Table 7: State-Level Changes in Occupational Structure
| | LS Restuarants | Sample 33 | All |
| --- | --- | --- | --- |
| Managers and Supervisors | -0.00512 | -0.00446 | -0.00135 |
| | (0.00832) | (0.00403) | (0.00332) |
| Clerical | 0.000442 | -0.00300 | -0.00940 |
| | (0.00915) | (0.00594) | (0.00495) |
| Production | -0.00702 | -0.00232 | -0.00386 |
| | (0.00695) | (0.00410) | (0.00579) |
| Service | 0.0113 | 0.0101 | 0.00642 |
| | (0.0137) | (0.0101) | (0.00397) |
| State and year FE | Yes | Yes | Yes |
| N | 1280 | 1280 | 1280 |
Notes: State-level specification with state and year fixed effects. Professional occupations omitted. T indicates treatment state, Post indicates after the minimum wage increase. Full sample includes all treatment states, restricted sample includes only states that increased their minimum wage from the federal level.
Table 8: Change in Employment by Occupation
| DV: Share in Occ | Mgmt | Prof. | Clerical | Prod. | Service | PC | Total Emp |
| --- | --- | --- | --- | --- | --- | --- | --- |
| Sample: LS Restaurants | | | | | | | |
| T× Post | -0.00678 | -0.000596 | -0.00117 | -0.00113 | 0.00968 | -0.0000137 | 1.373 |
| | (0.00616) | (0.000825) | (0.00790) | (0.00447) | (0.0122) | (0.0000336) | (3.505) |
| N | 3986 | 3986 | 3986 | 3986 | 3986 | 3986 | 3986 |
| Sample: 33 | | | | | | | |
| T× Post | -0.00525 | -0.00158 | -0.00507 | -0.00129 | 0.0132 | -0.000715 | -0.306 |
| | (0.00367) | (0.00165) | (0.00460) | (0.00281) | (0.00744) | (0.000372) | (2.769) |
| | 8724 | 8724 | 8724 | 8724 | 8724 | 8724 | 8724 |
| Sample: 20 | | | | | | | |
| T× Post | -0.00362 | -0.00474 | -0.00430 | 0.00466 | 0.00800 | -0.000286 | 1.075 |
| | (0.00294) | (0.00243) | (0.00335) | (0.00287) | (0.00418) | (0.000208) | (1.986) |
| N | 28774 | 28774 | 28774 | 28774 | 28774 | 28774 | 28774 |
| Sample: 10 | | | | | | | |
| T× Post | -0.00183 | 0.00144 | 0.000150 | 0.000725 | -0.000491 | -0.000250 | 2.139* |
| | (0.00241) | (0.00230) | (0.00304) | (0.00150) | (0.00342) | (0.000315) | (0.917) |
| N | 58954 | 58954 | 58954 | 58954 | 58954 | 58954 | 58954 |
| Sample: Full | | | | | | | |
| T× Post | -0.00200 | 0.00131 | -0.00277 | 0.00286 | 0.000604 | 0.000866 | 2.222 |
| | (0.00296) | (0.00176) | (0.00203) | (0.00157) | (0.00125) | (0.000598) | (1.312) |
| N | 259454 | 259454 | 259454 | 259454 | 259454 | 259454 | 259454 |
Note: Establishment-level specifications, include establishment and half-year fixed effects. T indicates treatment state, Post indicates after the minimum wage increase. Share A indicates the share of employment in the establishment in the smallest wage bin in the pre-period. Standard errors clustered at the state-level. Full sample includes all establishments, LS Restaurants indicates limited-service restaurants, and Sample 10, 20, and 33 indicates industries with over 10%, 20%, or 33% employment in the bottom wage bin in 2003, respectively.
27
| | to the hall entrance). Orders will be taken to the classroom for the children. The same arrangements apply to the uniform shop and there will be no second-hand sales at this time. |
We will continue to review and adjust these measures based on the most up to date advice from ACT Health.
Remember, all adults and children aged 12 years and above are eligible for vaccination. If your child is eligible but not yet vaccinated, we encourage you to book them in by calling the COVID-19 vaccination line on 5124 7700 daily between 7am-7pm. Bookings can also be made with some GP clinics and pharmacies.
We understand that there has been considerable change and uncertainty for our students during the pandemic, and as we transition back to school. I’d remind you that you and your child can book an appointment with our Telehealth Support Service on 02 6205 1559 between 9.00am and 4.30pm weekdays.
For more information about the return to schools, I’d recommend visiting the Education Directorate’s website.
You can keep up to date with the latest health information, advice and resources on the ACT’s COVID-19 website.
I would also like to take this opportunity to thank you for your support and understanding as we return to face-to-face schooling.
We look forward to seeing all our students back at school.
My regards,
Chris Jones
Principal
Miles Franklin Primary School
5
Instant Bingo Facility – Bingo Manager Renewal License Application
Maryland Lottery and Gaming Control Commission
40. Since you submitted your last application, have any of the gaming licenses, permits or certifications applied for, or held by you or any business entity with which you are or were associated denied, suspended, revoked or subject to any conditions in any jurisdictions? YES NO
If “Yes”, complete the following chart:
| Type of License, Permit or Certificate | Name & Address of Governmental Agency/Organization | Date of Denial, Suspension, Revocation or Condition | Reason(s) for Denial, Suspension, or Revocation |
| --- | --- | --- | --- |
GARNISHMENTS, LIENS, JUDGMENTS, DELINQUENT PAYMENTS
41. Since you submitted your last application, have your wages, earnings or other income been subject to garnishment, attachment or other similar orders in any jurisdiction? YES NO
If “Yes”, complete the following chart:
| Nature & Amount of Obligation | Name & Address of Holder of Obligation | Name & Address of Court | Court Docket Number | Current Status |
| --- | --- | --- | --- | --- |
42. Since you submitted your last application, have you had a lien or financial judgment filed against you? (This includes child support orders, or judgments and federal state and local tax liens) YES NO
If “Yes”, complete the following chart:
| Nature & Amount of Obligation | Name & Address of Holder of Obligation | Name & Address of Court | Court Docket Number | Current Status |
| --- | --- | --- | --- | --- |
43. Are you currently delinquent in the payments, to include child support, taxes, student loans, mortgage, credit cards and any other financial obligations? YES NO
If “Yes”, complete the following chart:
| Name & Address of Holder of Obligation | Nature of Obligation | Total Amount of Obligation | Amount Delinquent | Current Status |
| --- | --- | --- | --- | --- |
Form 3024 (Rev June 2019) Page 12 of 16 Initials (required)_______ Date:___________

**EXERCISE DETAILS**
Please copy all of the data above exactly.

**TASK OUTPUT**
Table 7: State-Level Changes in Occupational Structure
| | LS Restuarants | Sample 33 | All |
| --- | --- | --- | --- |
| Managers and Supervisors | -0.00512 | -0.00446 | -0.00135 |
| | (0.00832) | (0.00403) | (0.00332) |
| Clerical | 0.000442 | -0.00300 | -0.00940 |
| | (0.00915) | (0.00594) | (0.00495) |
| Production | -0.00702 | -0.00232 | -0.00386 |
| | (0.00695) | (0.00410) | (0.00579) |
| Service | 0.0113 | 0.0101 | 0.00642 |
| | (0.0137) | (0.0101) | (0.00397) |
| State and year FE | Yes | Yes | Yes |
| N | 1280 | 1280 | 1280 |
Notes: State-level specification with state and year fixed effects. Professional occupations omitted. T indicates treatment state, Post indicates after the minimum wage increase. Full sample includes all treatment states, restricted sample includes only states that increased their minimum wage from the federal level.
Table 8: Change in Employment by Occupation
| DV: Share in Occ | Mgmt | Prof. | Clerical | Prod. | Service | PC | Total Emp |
| --- | --- | --- | --- | --- | --- | --- | --- |
| Sample: LS Restaurants | | | | | | | |
| T× Post | -0.00678 | -0.000596 | -0.00117 | -0.00113 | 0.00968 | -0.0000137 | 1.373 |
| | (0.00616) | (0.000825) | (0.00790) | (0.00447) | (0.0122) | (0.0000336) | (3.505) |
| N | 3986 | 3986 | 3986 | 3986 | 3986 | 3986 | 3986 |
| Sample: 33 | | | | | | | |
| T× Post | -0.00525 | -0.00158 | -0.00507 | -0.00129 | 0.0132 | -0.000715 | -0.306 |
| | (0.00367) | (0.00165) | (0.00460) | (0.00281) | (0.00744) | (0.000372) | (2.769) |
| | 8724 | 8724 | 8724 | 8724 | 8724 | 8724 | 8724 |
| Sample: 20 | | | | | | | |
| T× Post | -0.00362 | -0.00474 | -0.00430 | 0.00466 | 0.00800 | -0.000286 | 1.075 |
| | (0.00294) | (0.00243) | (0.00335) | (0.00287) | (0.00418) | (0.000208) | (1.986) |
| N | 28774 | 28774 | 28774 | 28774 | 28774 | 28774 | 28774 |
| Sample: 10 | | | | | | | |
| T× Post | -0.00183 | 0.00144 | 0.000150 | 0.000725 | -0.000491 | -0.000250 | 2.139* |
| | (0.00241) | (0.00230) | (0.00304) | (0.00150) | (0.00342) | (0.000315) | (0.917) |
| N | 58954 | 58954 | 58954 | 58954 | 58954 | 58954 | 58954 |
| Sample: Full | | | | | | | |
| T× Post | -0.00200 | 0.00131 | -0.00277 | 0.00286 | 0.000604 | 0.000866 | 2.222 |
| | (0.00296) | (0.00176) | (0.00203) | (0.00157) | (0.00125) | (0.000598) | (1.312) |
| N | 259454 | 259454 | 259454 | 259454 | 259454 | 259454 | 259454 |
Note: Establishment-level specifications, include establishment and half-year fixed effects. T indicates treatment state, Post indicates after the minimum wage increase. Share A indicates the share of employment in the establishment in the smallest wage bin in the pre-period. Standard errors clustered at the state-level. Full sample includes all establishments, LS Restaurants indicates limited-service restaurants, and Sample 10, 20, and 33 indicates industries with over 10%, 20%, or 33% employment in the bottom wage bin in 2003, respectively.
27
| | to the hall entrance). Orders will be taken to the classroom for the children. The same arrangements apply to the uniform shop and there will be no second-hand sales at this time. |
We will continue to review and adjust these measures based on the most up to date advice from ACT Health.
Remember, all adults and children aged 12 years and above are eligible for vaccination. If your child is eligible but not yet vaccinated, we encourage you to book them in by calling the COVID-19 vaccination line on 5124 7700 daily between 7am-7pm. Bookings can also be made with some GP clinics and pharmacies.
We understand that there has been considerable change and uncertainty for our students during the pandemic, and as we transition back to school. I’d remind you that you and your child can book an appointment with our Telehealth Support Service on 02 6205 1559 between 9.00am and 4.30pm weekdays.
For more information about the return to schools, I’d recommend visiting the Education Directorate’s website.
You can keep up to date with the latest health information, advice and resources on the ACT’s COVID-19 website.
I would also like to take this opportunity to thank you for your support and understanding as we return to face-to-face schooling.
We look forward to seeing all our students back at school.
My regards,
Chris Jones
Principal
Miles Franklin Primary School
5
Instant Bingo Facility – Bingo Manager Renewal License Application
Maryland Lottery and Gaming Control Commission
40. Since you submitted your last application, have any of the gaming licenses, permits or certifications applied for, or held by you or any business entity with which you are or were associated denied, suspended, revoked or subject to any conditions in any jurisdictions? YES NO
If “Yes”, complete the following chart:
| Type of License, Permit or Certificate | Name & Address of Governmental Agency/Organization | Date of Denial, Suspension, Revocation or Condition | Reason(s) for Denial, Suspension, or Revocation |
| --- | --- | --- | --- |
GARNISHMENTS, LIENS, JUDGMENTS, DELINQUENT PAYMENTS
41. Since you submitted your last application, have your wages, earnings or other income been subject to garnishment, attachment or other similar orders in any jurisdiction? YES NO
If “Yes”, complete the following chart:
| Nature & Amount of Obligation | Name & Address of Holder of Obligation | Name & Address of Court | Court Docket Number | Current Status |
| --- | --- | --- | --- | --- |
42. Since you submitted your last application, have you had a lien or financial judgment filed against you? (This includes child support orders, or judgments and federal state and local tax liens) YES NO
If “Yes”, complete the following chart:
| Nature & Amount of Obligation | Name & Address of Holder of Obligation | Name & Address of Court | Court Docket Number | Current Status |
| --- | --- | --- | --- | --- |
43. Are you currently delinquent in the payments, to include child support, taxes, student loans, mortgage, credit cards and any other financial obligations? YES NO
If “Yes”, complete the following chart:
| Name & Address of Holder of Obligation | Nature of Obligation | Total Amount of Obligation | Amount Delinquent | Current Status |
| --- | --- | --- | --- | --- |
Form 3024 (Rev June 2019) Page 12 of 16 Initials (required)_______ Date:___________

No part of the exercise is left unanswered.